▸ **Assignment**
List every person named in the History section of the Bellman-Ford algorithm page.

▸ **Passage shown**
Quick Info

Category: Graph
Time Complexity: O(VE)
Space Complexity: O(V)
Input Type: Weighted Graph

Bellman-Ford Algorithm

Description

The Bellman-Ford algorithm finds the shortest paths from a source vertex to all other vertices in a weighted graph. Unlike Dijkstra's algorithm, it can handle graphs with negative weight edges and detect negative weight cycles. The algorithm works by repeatedly relaxing all edges V-1 times, where V is the number of vertices.

  • Can detect negative cycles in the graph
  • Works with both positive and negative edge weights
  • Guarantees shortest paths in absence of negative cycles
  • Simpler but slower than Dijkstra's algorithm

History

Richard Bellman

The Bellman-Ford algorithm was independently discovered by Alfonso Shimbel (1955), Edward F. Moore (1957), and Richard Bellman (1958). However, it is most commonly named after Richard Bellman and Lester Ford Jr., who published it in 1958 and 1956 respectively. Richard Bellman made significant contributions to the field of dynamic programming, which is a key concept used in this algorithm. Lester Ford Jr. developed the algorithm while working on network flow problems at the RAND Corporation. His work was focused on solving transportation and logistics challenges, which naturally led to the development of efficient path-finding algorithms. The algorithm was later refined and popularized by Richard Bellman, who provided a more rigorous mathematical analysis and showed its connection to dynamic programming principles. The algorithm's ability to handle negative edge weights made it particularly valuable for applications beyond simple path finding, such as in financial arbitrage detection and network routing protocols. Today, it remains a fundamental algorithm in computer science, particularly in networking where it formed the basis for the RIP (Routing Information Protocol) used in early internet routing. The GOAT of dynamic programming.

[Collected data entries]
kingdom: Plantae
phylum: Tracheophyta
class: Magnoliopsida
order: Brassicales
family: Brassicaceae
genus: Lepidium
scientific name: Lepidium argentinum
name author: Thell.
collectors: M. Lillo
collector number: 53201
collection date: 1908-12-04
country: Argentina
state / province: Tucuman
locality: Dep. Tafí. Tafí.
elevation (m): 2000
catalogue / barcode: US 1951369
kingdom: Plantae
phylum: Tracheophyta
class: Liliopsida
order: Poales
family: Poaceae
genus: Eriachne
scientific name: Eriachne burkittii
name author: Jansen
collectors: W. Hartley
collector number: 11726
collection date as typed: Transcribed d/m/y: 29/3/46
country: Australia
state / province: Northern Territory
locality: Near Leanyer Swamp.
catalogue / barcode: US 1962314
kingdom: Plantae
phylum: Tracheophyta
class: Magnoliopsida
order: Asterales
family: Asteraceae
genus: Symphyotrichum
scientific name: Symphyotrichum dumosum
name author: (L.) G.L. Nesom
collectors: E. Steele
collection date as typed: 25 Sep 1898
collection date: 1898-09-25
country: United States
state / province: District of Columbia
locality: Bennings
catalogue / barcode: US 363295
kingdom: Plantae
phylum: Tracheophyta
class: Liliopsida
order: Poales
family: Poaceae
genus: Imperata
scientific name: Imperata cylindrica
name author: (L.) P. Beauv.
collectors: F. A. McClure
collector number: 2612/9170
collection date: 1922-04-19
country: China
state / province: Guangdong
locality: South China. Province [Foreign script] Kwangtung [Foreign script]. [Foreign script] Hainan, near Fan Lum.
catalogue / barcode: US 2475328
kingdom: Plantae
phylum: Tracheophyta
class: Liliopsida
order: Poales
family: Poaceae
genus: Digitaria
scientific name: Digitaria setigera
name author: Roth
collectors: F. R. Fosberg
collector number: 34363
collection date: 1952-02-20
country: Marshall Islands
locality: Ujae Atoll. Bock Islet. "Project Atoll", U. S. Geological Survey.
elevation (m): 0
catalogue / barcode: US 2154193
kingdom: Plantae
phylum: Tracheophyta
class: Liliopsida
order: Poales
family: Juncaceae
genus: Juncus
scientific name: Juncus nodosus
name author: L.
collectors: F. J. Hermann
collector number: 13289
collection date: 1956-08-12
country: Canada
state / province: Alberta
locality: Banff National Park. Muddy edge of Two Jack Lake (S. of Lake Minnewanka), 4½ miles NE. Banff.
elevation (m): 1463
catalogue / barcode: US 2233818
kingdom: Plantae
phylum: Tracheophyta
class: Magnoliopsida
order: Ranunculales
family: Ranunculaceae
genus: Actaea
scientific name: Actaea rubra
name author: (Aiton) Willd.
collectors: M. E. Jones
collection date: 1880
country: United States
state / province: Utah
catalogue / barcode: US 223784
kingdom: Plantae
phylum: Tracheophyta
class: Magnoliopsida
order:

▸ **Solved problem**
Richard Bellman, Alfonso Shimbel, Edward F. Moore, Lester Ford Jr.